With a worldwide total of only 7.3 million EV charging points, of which 6.5 million were private in 2019, the lack of an extensive charging infrastructure is a key impediment to the growth of the global electric vehicle market. To support the massive deployment of EVs, driven by ambitious policies to phase out sales of internal combustion engine (ICE) vehicles, the charging infrastructure must increase by thirteen times.
Due to this high expected demand, manufacturers of electric chargers must develop solutions that are competitive, affordable and capable of being industrialized at high volume. As well as being easy to install for the end user, they must meet many standard criteria, both for safety and robustness of the product.

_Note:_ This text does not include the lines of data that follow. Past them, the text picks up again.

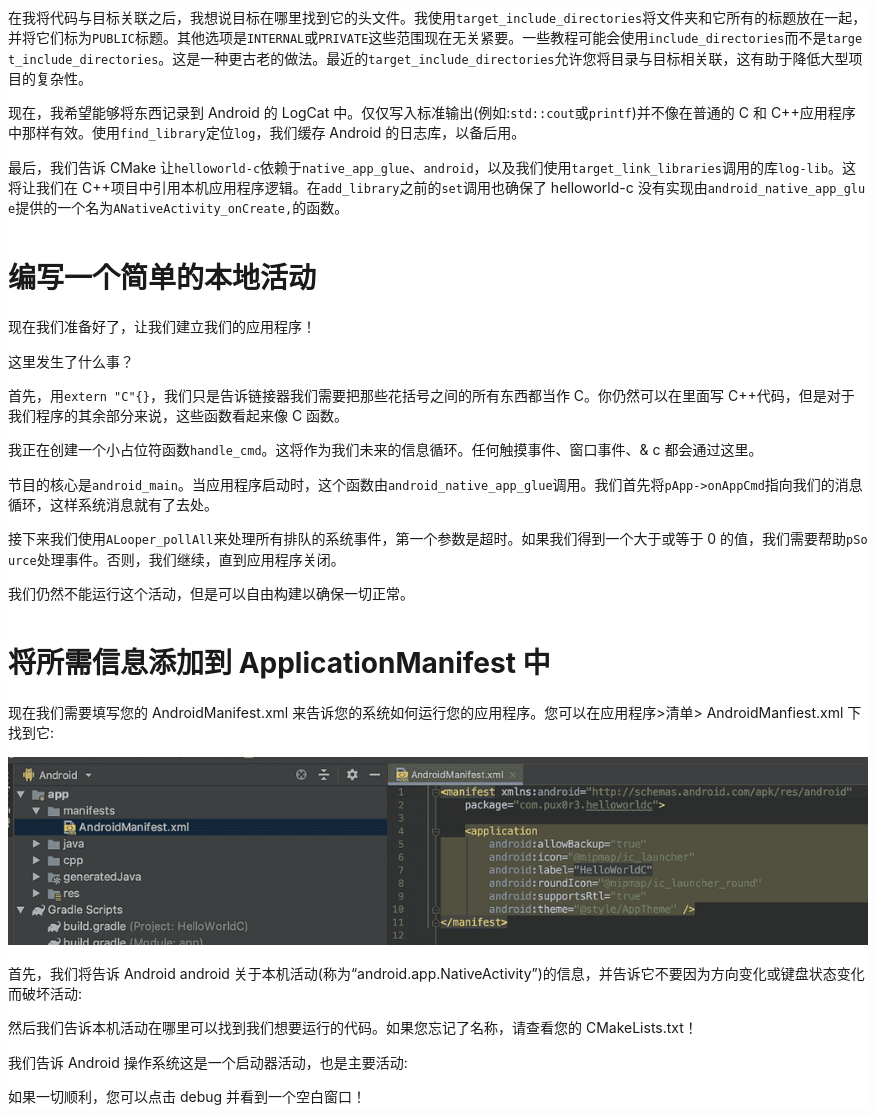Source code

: 在我将代码与目标关联之后，我想说目标在哪里找到它的头文件。我使用`target_include_directories`将文件夹和它所有的标题放在一起，并将它们标为`PUBLIC`标题。其他选项是`INTERNAL`或`PRIVATE`这些范围现在无关紧要。一些教程可能会使用`include_directories`而不是`target_include_directories`。这是一种更古老的做法。最近的`target_include_directories`允许您将目录与目标相关联，这有助于降低大型项目的复杂性。

现在，我希望能够将东西记录到 Android 的 LogCat 中。仅仅写入标准输出(例如:`std::cout`或`printf`)并不像在普通的 C 和 C++应用程序中那样有效。使用`find_library`定位`log`，我们缓存 Android 的日志库，以备后用。

最后，我们告诉 CMake 让`helloworld-c`依赖于`native_app_glue`、`android`，以及我们使用`target_link_libraries`调用的库`log-lib`。这将让我们在 C++项目中引用本机应用程序逻辑。在`add_library`之前的`set`调用也确保了 helloworld-c 没有实现由`android_native_app_glue`提供的一个名为`ANativeActivity_onCreate,`的函数。

# 编写一个简单的本地活动

现在我们准备好了，让我们建立我们的应用程序！

这里发生了什么事？

首先，用`extern "C"{}`，我们只是告诉链接器我们需要把那些花括号之间的所有东西都当作 C。你仍然可以在里面写 C++代码，但是对于我们程序的其余部分来说，这些函数看起来像 C 函数。

我正在创建一个小占位符函数`handle_cmd`。这将作为我们未来的信息循环。任何触摸事件、窗口事件、& c 都会通过这里。

节目的核心是`android_main`。当应用程序启动时，这个函数由`android_native_app_glue`调用。我们首先将`pApp->onAppCmd`指向我们的消息循环，这样系统消息就有了去处。

接下来我们使用`ALooper_pollAll`来处理所有排队的系统事件，第一个参数是超时。如果我们得到一个大于或等于 0 的值，我们需要帮助`pSource`处理事件。否则，我们继续，直到应用程序关闭。

我们仍然不能运行这个活动，但是可以自由构建以确保一切正常。

# 将所需信息添加到 ApplicationManifest 中

现在我们需要填写您的 AndroidManifest.xml 来告诉您的系统如何运行您的应用程序。您可以在应用程序>清单> AndroidManfiest.xml 下找到它:

![](img/4695b99870ddca486debb5656e58c163.png)

首先，我们将告诉 Android android 关于本机活动(称为“android.app.NativeActivity”)的信息，并告诉它不要因为方向变化或键盘状态变化而破坏活动:

然后我们告诉本机活动在哪里可以找到我们想要运行的代码。如果您忘记了名称，请查看您的 CMakeLists.txt！

我们告诉 Android 操作系统这是一个启动器活动，也是主要活动:

如果一切顺利，您可以点击 debug 并看到一个空白窗口！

Since 2016, IEC standards and more specifically IEC 62955 / IEC 62752, require the detection of a Direct Leakage current at 6 mA DC to avoid the home Residual Current Device (RCD) Type A being ineffective. This effect, called “the blinding effect”, appears when an EV develops an insulation fault.
EV architecture integrates a battery pack, powered by Direct Current (DC), which can generate a leakage current that can deactivate a home RCD. To protect the RCD and avoid the need to install an RCD type B in the electrical panel of home EV owners, EV chargers include a device to detect the DC leakage current. This detection is the role of the CDSR.
The CDSR has been developed to meet market demand for a residential and commercial charging station, offering a version for single-phase architecture and another for three-phase topology. With a maximum current per phase of 32A rms, the CDSR can be integrated into AC chargers from 3.7 kW to 22kW.
Following the trend towards digital electronics, the CDSR provides not only an analog communication output but also a Serial Peripheral Interface (SPI), enabling simple interfacing of hardware. The CDSR operates from a +3.3VDC supply and has a typical current consumption of just 50 mA when measuring 150 mA as a maximum primary residual current.
The ratio-metric behaviour of the CDSR ensures it can resist power supply drift and maintain a
stable output measurement.
Extremely robust, the CDSR can operate inside all EV chargers. It has an operating temperature between -40°C to 85°C, can withstand acceleration forces up to 10G while maintaining nominal performance, and has a very high level of insulation between its primary and measurement circuits, thanks to long creepage and clearance distances (13.2 mm).
Designed to ensure a high level of safety, the CDSR provides a default detection output signal with a reaction time below 200µs. Combined with an independent test winding, charger manufacturers can test the performance of the sensor in real time to guarantee maximum safety.
The CDSR provides an essential component of the electrification world, making charging infrastructure more affordable, safer, and reliable for the future. This new technology, developed by the experienced LEM Geneva R&D team, opens the door to new horizons using DC systems to reduce CO2 footprint.